= Задание =
Выведите строки без изменений: начните со строки, в которой есть "Which series has", и закончите строкой, в которой есть "Weeks on Chart", включая обе.

##### Исходные материалы

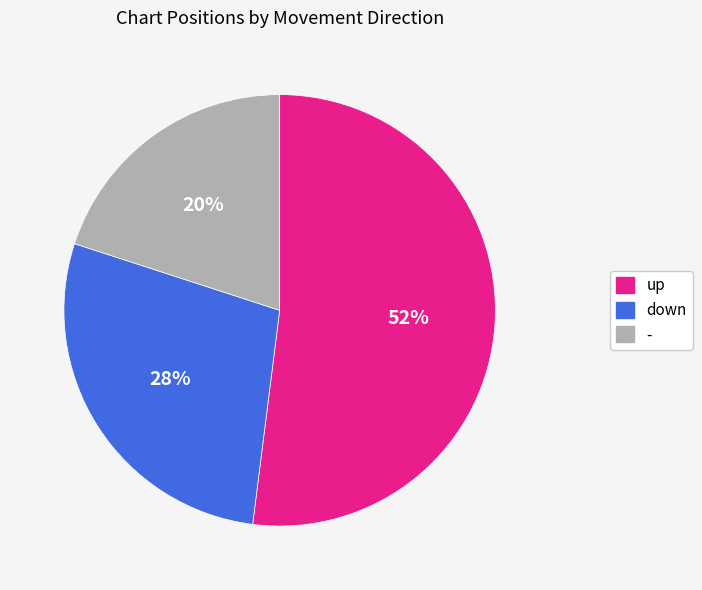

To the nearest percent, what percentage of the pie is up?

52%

##########
##### Исходные материалы

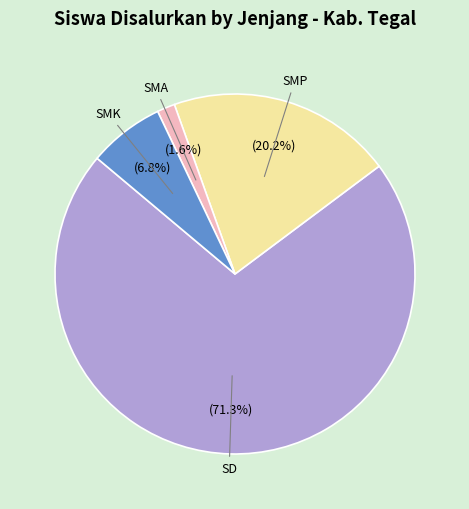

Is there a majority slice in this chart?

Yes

##########
##### Исходные материалы

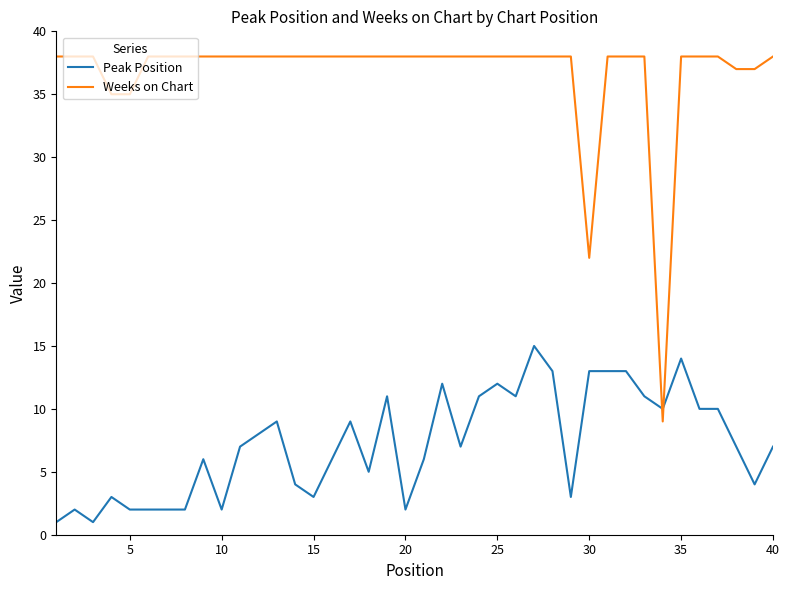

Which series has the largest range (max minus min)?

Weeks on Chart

##########

= Ответ =
Which series has the largest range (max minus min)?

Weeks on Chart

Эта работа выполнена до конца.